A further aim is to provide a method for monitoring and/or facilitating physical performance of a person.

The invention is based on the general idea of arranging a data processing and communication link between a sports item and a central monitoring unit in a novel way. In focus of the invention, there is a communication module, which is capable of distinguishing the place of mounting thereof so that it may adapt its internal operation accordingly, and a sports system or arrangement comprising such communication module and a sports item with a mounting zone capable of indicating its identifier to the communication module once being mounted thereon.

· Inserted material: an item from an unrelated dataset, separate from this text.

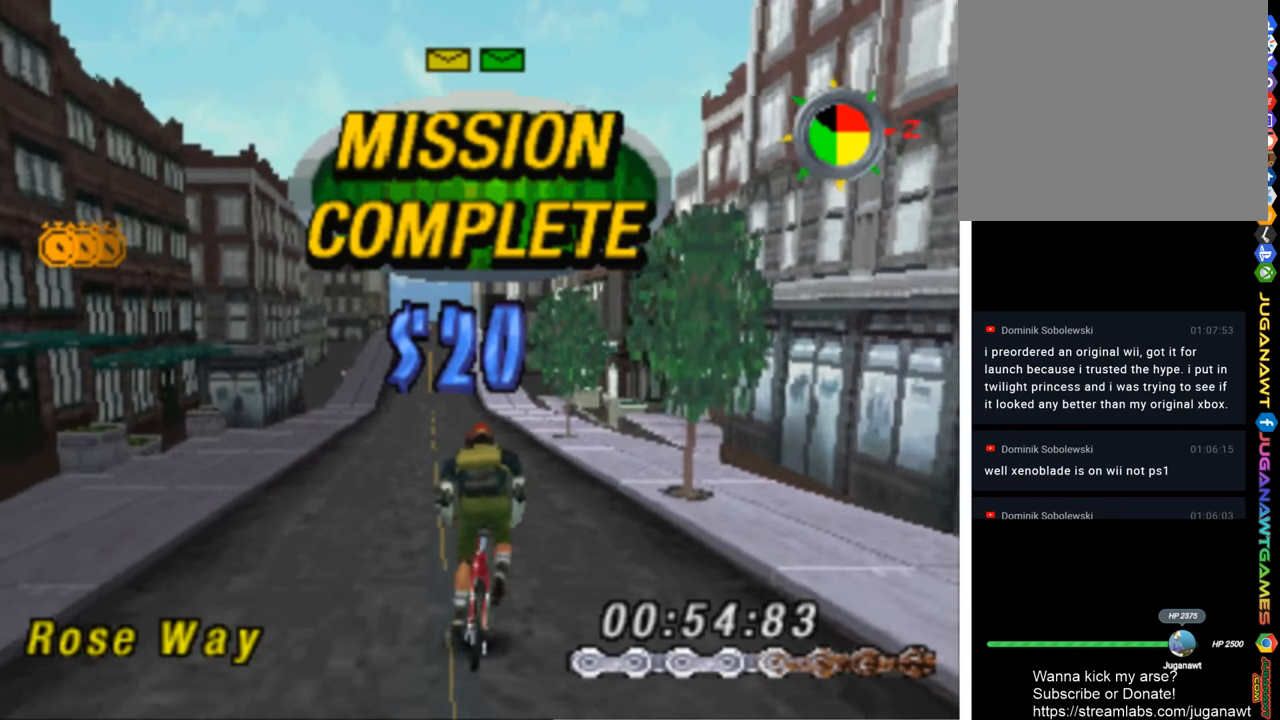
{"buttons": ["SQUARE"], "left_stick": "center", "right_stick": "center", "events": [[83, "DPAD_LEFT", "down"], [217, "DPAD_LEFT", "up"]]}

In more detail, to meet the abovementioned aims, the invention provides a programmable communication module for personal physical performance monitoring and/or facilitation, the module comprising means for mounting the communication module to a mounting zone on a sports item. Said means for mounting are equipped with two or more first electronic contact terminals for making an electronic contact with the sports item while being mounted thereon. In addition, the module comprises a wireless communication unit for communicating with a remote monitoring device, and a processing unit functionally connected to the abovementioned contact terminals and to the wireless communication unit. The processing unit is capable of processing data received through the first contact terminals and/or the wireless communication unit according to data processing instructions programmed therein. The processing unit is also reprogrammable, i.e., capable of changing the data processing instructions based on a sports item-specific identifier contained in and read from the sports item the module is mounted on. For this purpose, the communication module additionally comprises means for reading the identifier from the sports item while being mounted thereon. The reprogramming can have effect on various characteristics, including data processing characteristics and communication characteristics (towards either or both the monitoring unit and electronics contained in the sports item), of the module. Thus, a single general-purpose detachable communication module is sufficient to serve for the communication and data processing needs for a large number of different kinds of sports items, provided that they comprise similar mounting zones and similarly readable identifiers. The module therefore allows for communication of processed data between the sensor or actuator in the sports item and the wireless communication unit and is further capable of adapting itself internally according to the sports item which it is mounted to.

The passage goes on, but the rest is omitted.